En dépit de la présence de cet album sur
For4Ears, éminent label de musiques électroniques improvisées, en dépit encore de ses collaborations passées avec
Tomas Korber,
Jason Kahn,
Günter Müller ou
Christian Weber, tous improvisateurs accompagnés de machines, en dépit enfin des sonorités mêmes de ce disque, aiguës, grinçantes, continues, étirées, le percussionniste
Christian Wolfarth joue de ses instruments sans l’ajout de dispositifs électroniques. Et pourtant, il explore une esthétique qu’on pourra qualifier d’électronique par bien des aspects.
D’une part, par la largeur de champ de possibilités sonores dont il est fait démonstration ici : la percussion est là, mais assez peu souvent pulsatile. Volontiers arythmiques et carillonnante plutôt que contondantes et martelantes, les percussions de
Wolfarth s'égrènent en myriades de sonorités dispersées au gré des aléas de l’improvisation. Ailleurs, elles retrouvent les textures d’instruments (a-)tonaux : grincements métalliques, sifflements, granulations, on jurerait que
Wolfarth joue des percussions à partir d’archers divers. Ou qu’il les retraite à partir d’un laptop, ce qu’il ne fait pas, et qui conserve à sa musique son caractère brut, assez peu raffiné ou policé, mâle pour tout dire.
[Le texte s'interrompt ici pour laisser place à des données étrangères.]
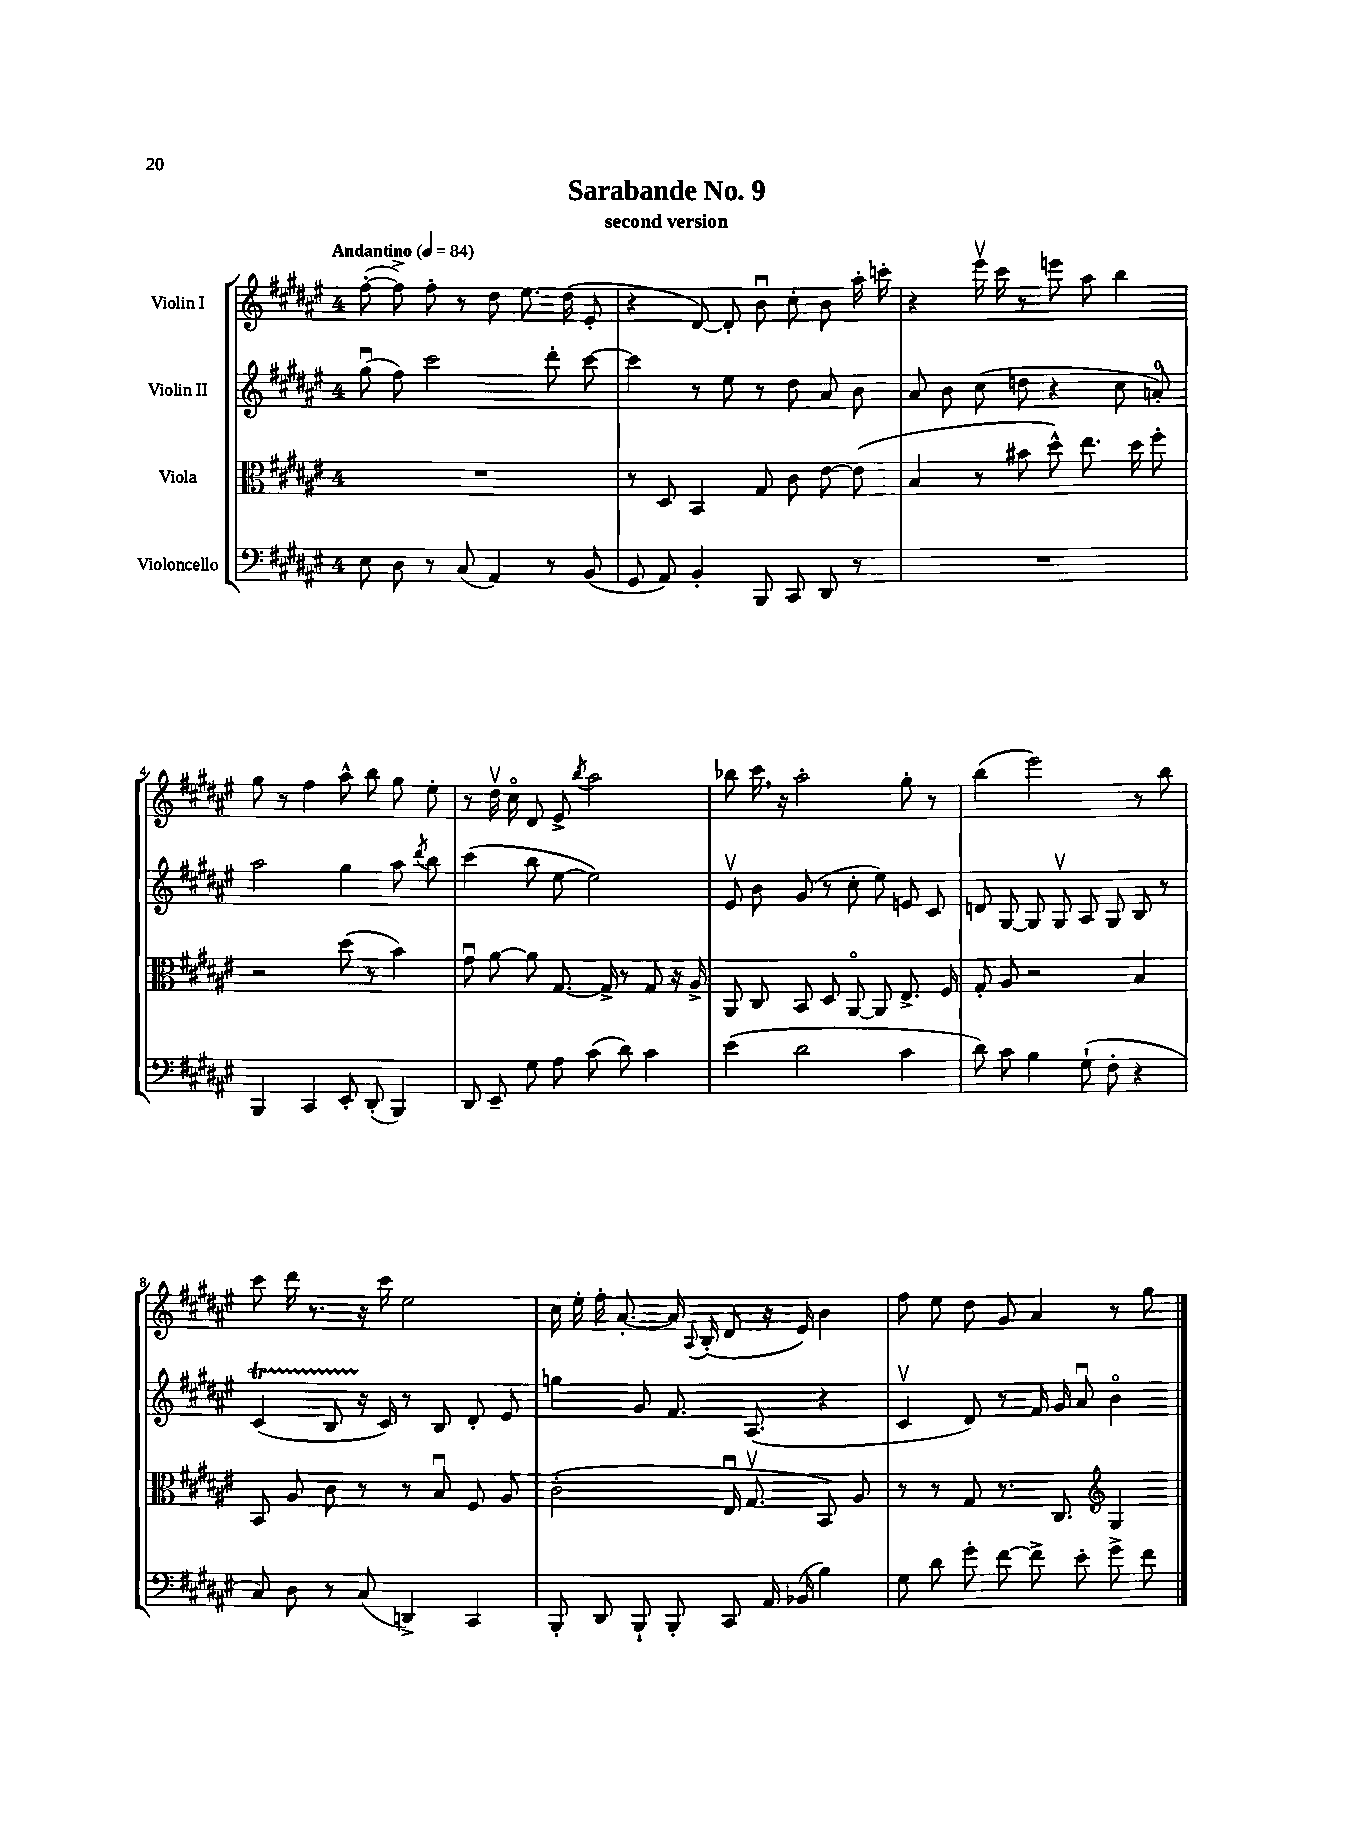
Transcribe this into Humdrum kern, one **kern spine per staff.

**kern	**kern	**kern	**kern
*staff4	*staff3	*staff2	*staff1
*clefF4	*clefC3	*clefG2	*clefG2
*k[f#c#g#d#a#e#]	*k[f#c#g#d#a#e#]	*k[f#c#g#d#a#e#]	*k[f#c#g#d#a#e#]
*M4/4	*M4/4	*M4/4	*M4/4
*MM84	*MM84	*MM84	*MM84
8E#\	1r	(8gg#u\	([8ff#'\
8D#\	.	8ff#\)	8ff#^\])
8r	.	2ccc#\	8ff#'\
(8C#/	.	.	8r
4AA#/)	.	.	8dd#\
.	.	.	8.ee#\
8r	.	8ddd#'\	.
.	.	.	(16dd#\
(8BB/	.	[8ccc#\	8e#'/
=	=	=	=
8GG#/	8r	4ccc#\]	4r
8AA#/)	8D#/	.	.
4BB'/	4BB/	8r	[8d#/)
.	.	8ee#\	8d#'/]
8BBB/	8G#/	8r	8bu\
8CC#/	8c#\	8dd#\	8cc#'\
8DD#/	[8e#\	8a#/	8b\
8r	(8e#\]	8b\	16aa#'\
.	.	.	16ccc'\
=	=	=	=
1r	4B/	8a#/	4r
.	.	8b\	.
.	8r	(8cc#\	16eee#v\
.	.	.	16ccc#\
.	8b#\	8dd\	8r
.	8dd#^^\)	4r	8eee\
.	8.ee#\	.	8aa#\
.	.	8cc#\	4bb\
.	16dd#\	.	.
.	8ff#'\	8a'/)	.
=	=	=	=
4BBB/	2r	2aa#\	8gg#\
.	.	.	8r
4CC#/	.	.	4ff#\
8EE#'/	(8dd#\	4gg#\	8aa#^^\
(8DD#'/	8r	.	8bb\
4BBB/)	4b\)	8aa#\	8gg#\
.	.	8qddd#/	.
.	.	8bb\	8ee#'\
=	=	=	=
8DD#/	8g#u\	(4ccc#\	8r
8EE#~/	[8a#\	.	16dd#v\
.	.	.	16cc#o\
8G#\	8a#\]	8bb\	8d#/
8A#\	[8.G#/	[8ee#\	8e#^/
.	.	.	8qbb/
(8c#\	.	2ee#\])	2aa#\
.	16G#^/]	.	.
8d#\)	8r	.	.
4c#\	8G#/	.	.
.	16r	.	.
.	16A#^/	.	.
=	=	=	=
(4e#\	8AA#/	8e#v/	8bb-\
.	8C#/	8b\	16ccc#\
.	.	.	16r
2d#\	8BB/	(8g#/	2aa#'\
.	8D#/	8r	.
.	[8AA#o/	8cc#'\	.
.	8AA#/]	8ee#\)	.
4c#\	8.E#^/	8e/	8gg#'\
.	.	8c#/	8r
.	16F#/	.	.
=	=	=	=
8d#\)	8G#'/	8d/	(4bb\
8c#\	8A#/	[8G#/	.
4B\	2r	8G#/]	2eee#\)
.	.	8G#v/	.
(8G#`\	.	8A#/	.
8F#'\	.	8G#/	.
4r	4B/	8B/	8r
.	.	8r	8bb\
=	=	=	=
8C#/)	8BB/	(4c#/	8ccc#\
8D#\	8A#/	.	16ddd#\
.	.	.	8.r
8r	8c#\	8B/	.
(8C#/	8r	16r	16r
.	.	16c#/)	16ccc#\
4DD^/)	8r	8r	2ee#\
.	8Bu/	8B/	.
4CC#/	8F#/	8d#'/	.
.	8A#/	8e#/	.
=	=	=	=
8BBB'/	(2c#'\	4gg\	16cc#\
.	.	.	16ee#'\
8DD#/	.	.	16ff#'\
.	.	.	[8.a#'/
8BBB`/	.	8g#/	.
8BBB'/	.	8.f#/	16a#/]
.	.	.	8qqA#/
.	.	.	(16B'/
8CC#/	16E#u/	.	8d#/
.	8.G#v/	(8.A#/	.
16AA#/	.	.	16r
(16BB-/	.	.	16e#/)
4B\)	8BB/)	4r	4b\
.	8A#/	.	.
=	=	=	=
8G#\	8r	4c#v/	8ff#\
8d#\	8r	.	8ee#\
8g#'\	8G#/	8d#/)	8dd#\
[8f#\	8.r	8r	8g#/
8f#^\]	.	16f#/	4a#/
.	8.C#/	16g#/	.
8e#'\	.	8a#u/	.
*	*clefG2	*	*
8g#^\	4G#/	4bo\	8r
8f#\	.	.	8gg#\
==	==	==	==
*-	*-	*-	*-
D’autre part, par la précision du détail sonore, des variations de tonalités et de timbre, qui laissent entendre que, y compris dans l’improvisation, dans un temps à grande vitesse,
Christian Wolfarth mesure précisément la portée et la sonorité de ses frappes, de ses coups, de ses mouvements. Cette précision même réintroduit contre toute attente une forme d’écriture à l’intérieur de l’improvisation (si on expulse le hasard de la musique improvisée, est-ce qu’elle ne devient pas une musique écrite ?). D’autant plus que ce
Wolfarth, portrait de l’artiste en improvisateur simple, l’une des rares productions du monsieur en solo, le révèlent à son point de concentration le plus fort : l’artiste dans sa sévère solitude, son rigoureux ermitage intérieur.